§ What to work on
1/ Retype the comment thread about book chains word for word, from "You mean, of" to "melanoma wasn’t invasive.".
2/ Extend the comment thread about book chains, picking up after its last comment.

§ Text for analysis

■ ■ ■ ■ ■ ■ ■

Wouldn’t have worked for me then!
Certainly didn’t work for me, after about 20 years of having it stuffed down my throat. Now I’m mystified how any sensible person can possibly call him/herself ‘religious’.
I guess those of us who aren’t, find it hard to understand, but I have some sensible friends who are and they help me understand how you can be.
You mean, of course, how “one” can be ..?!
I do!
I was half-expecting a clean sweep of Garner-first-links – it was the first book that came to my mind and I couldn’t get off it then. As it happens, I haven’t actually read it, and not sure I will. I had started it many years ago and was only a short way in when I got a call from my dermatologist to say I had a Stage III melanoma. Suddenly cancer stories were not what I wanted to be reading! Needless to say my melanoma was swiftly and successfully operated on, but I have not returned to The Spare Room.
Yes, it was too obvious and too good not to, but understand completely. Glad your melanoma wasn’t invasive.
So am I!
Sue, this looks like a wonderful chain. I read and loved Hamnet last year, and read the Eliot for my English course. The rest are new to me–will look them up.
Thanks Damyanti. That Eliot app is great.
*chuckle* I meandered around all over the place as usual, here’s mine: https://anzlitlovers.com/2021/11/06/six-degrees-of-separation-from-what-are-you-going-through-to/
I loved the Stephen Carroll… I wonder what he’s working on now that he’s finished his ‘serieses’. (I wasn’t keen on The Story of O, alas.)
So did I, I think! Even to non-books!
I thought of Helen Garner’s The Spare Room too, so got a thrill when I saw you had selected it!

■ ■ ■ ■ ■ ■ ■

§ Material provided
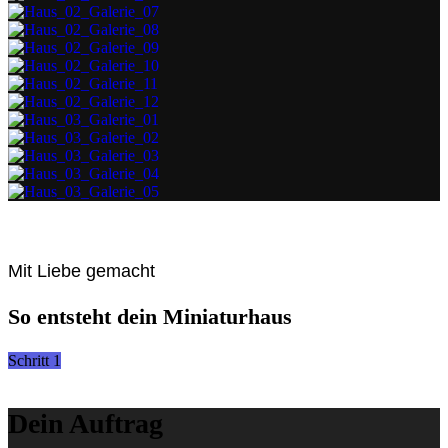
Mit Liebe gemacht
So entsteht dein Miniaturhaus
Schritt 1
Dein Auftrag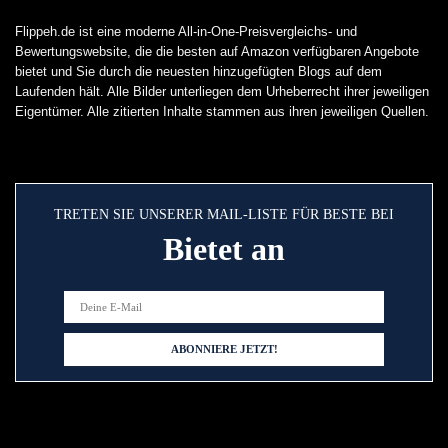
Flippeh.de ist eine moderne All-in-One-Preisvergleichs- und
Bewertungswebsite, die die besten auf Amazon verfügbaren Angebote
bietet und Sie durch die neuesten hinzugefügten Blogs auf dem
Laufenden hält. Alle Bilder unterliegen dem Urheberrecht ihrer jeweiligen
Eigentümer. Alle zitierten Inhalte stammen aus ihren jeweiligen Quellen.
TRETEN SIE UNSERER MAIL-LISTE FÜR BESTE BEI
Bietet an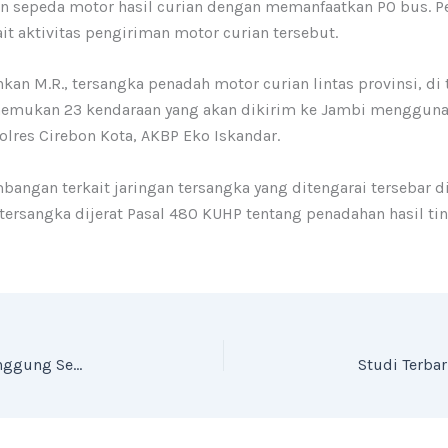
an sepeda motor hasil curian dengan memanfaatkan PO bus
it aktivitas pengiriman motor curian tersebut.
kan M.R., tersangka penadah motor curian lintas provinsi, d
nemukan 23 kendaraan yang akan dikirim ke Jambi menggunak
olres Cirebon Kota, AKBP Eko Iskandar.
angan terkait jaringan tersangka yang ditengarai tersebar di
rsangka dijerat Pasal 480 KUHP tentang penadahan hasil ti
PSGJ Kembali, Cirebon Kembali Bermimpi di Panggung Sepak Bola Nasional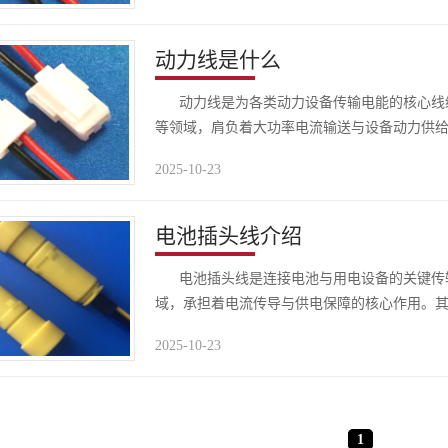
动力线是什么
动力线是为各类动力设备传输电能的核心线缆
等领域，肩负着大功率电流输送与设备动力供
率、使用寿命，更..
2025-10-23
电池插头线介绍
电池插头线是连接电池与用电设备的关键传输
域，承担着电流传导与供电保障的核心作用。
统中**的基础配件..
2025-10-23
1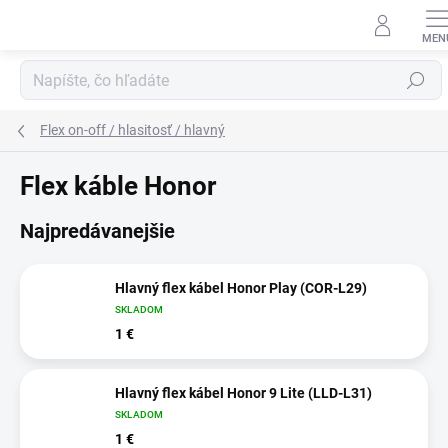
Prejsť
na
obsah
Hľadať
Flex on-off / hlasitosť / hlavný
Flex káble Honor
Najpredávanejšie
Hlavný flex kábel Honor Play (COR-L29)
SKLADOM
1 €
Hlavný flex kábel Honor 9 Lite (LLD-L31)
SKLADOM
1 €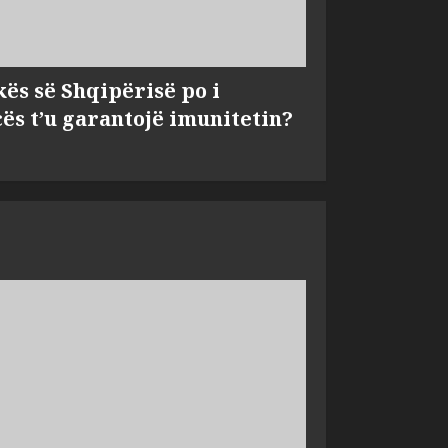
kës së Shqipërisë po i
s t’u garantojë imunitetin?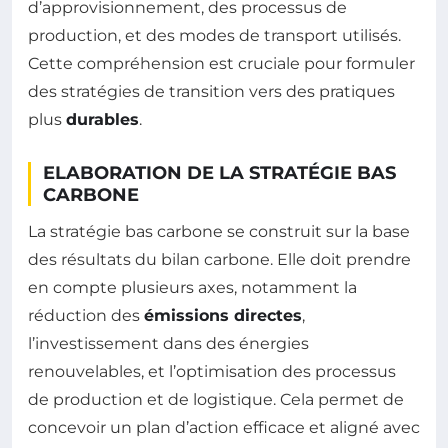
d’approvisionnement, des processus de
production, et des modes de transport utilisés.
Cette compréhension est cruciale pour formuler
des stratégies de transition vers des pratiques
plus
durables
.
ELABORATION DE LA STRATÉGIE BAS
CARBONE
La stratégie bas carbone se construit sur la base
des résultats du bilan carbone. Elle doit prendre
en compte plusieurs axes, notamment la
réduction des
émissions directes
,
l’investissement dans des énergies
renouvelables, et l’optimisation des processus
de production et de logistique. Cela permet de
concevoir un plan d’action efficace et aligné avec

■ ■ ■ ■ ■ ■ ■

§ Answers to the problems
1/
You mean, of course, how “one” can be ..?!
I do!
I was half-expecting a clean sweep of Garner-first-links – it was the first book that came to my mind and I couldn’t get off it then. As it happens, I haven’t actually read it, and not sure I will. I had started it many years ago and was only a short way in when I got a call from my dermatologist to say I had a Stage III melanoma. Suddenly cancer stories were not what I wanted to be reading! Needless to say my melanoma was swiftly and successfully operated on, but I have not returned to The Spare Room.
Yes, it was too obvious and too good not to, but understand completely. Glad your melanoma wasn’t invasive.

2/
As a Victorian, I’m deeply envious of the ACT’s vaccination rates. The connection between a highly-educated population and high vaccination rates are clear. Glad to hear you’re out and about again and enjoying spring.
Haha, Rose, I don’t like doing the obvious but I just wanted to do this one.
think you are right Rose about that connection. There are some amti-vaxxers here of course but very few. Our percentage, too, is 12+, which is extra special I think. I hope you are enjoying freedoms too?
I see you and Kate are of the same mind with your first links on this one! And getting to Hamnet… I’m always willing to include a book by O’Farrell! Lovely chain!
Thanks Davida. I must read more O’Farrell.
She’s one of my favorite authors…
And I’d barely heard of her before Hamnet.
Apart from TS Eliot (of course!) I’ve only read -and enjoyed – Hamnet from your list. plenty to think about here!
At least there’s one this time, eh, Margaret. I do like see in a book or author I know in other people’s lists.
🙂
I started with the obvious link too but decided to move away from books about cancer after that. I enjoyed reading your chain which includes two other books I’ve read, Hamnet and The Wasteland – I wasn’t aware of the app, it does look very interesting!.
I will come visit of course. Glad you knew two in my chain. Not always the case is it?
I like the way you wandered off in a different direction there. Your destination title sounds fascinating.
Thanks, I enjoyed doing that.
I have only read excerpts of The Waste Land, but definitely want to read it all. Technology to better read and understand literature is fascinating.
My quirky chain is here: https://wordsandpeace.com/2021/11/06/six-degrees-of-separation-from-asking-to-spelling/
Thanks W&P, this app is great for that. There’s also a Shakespeare Sonnets app but I don’t think they did much else. I’ll check your quirky chain out.
I am in awe ..
Considering how often I go off-topic here in your Comments, or make controversial claims, or just monster you gently, I can’t get over your generosity, ST !
There is the point to be considered of the quality of your review; it opened my eyes to the whole reviewing thing. Before you I hadn’t understood the depths to be plumbed within a quality reviewer’s work.
Thanks from the heart. From the soul, even ..
Oh you, M-R, you wrote a great book, from the heart.
And I love your monstering me as you so delicately put it!
Yes .. that’s certainly its source ..
Thanks, dear ST !
You can tell, but a creative heart too.
From death comes life, from old comes news! Fun links as always 🙂
Ha ha, thanks Stefanie. I like that.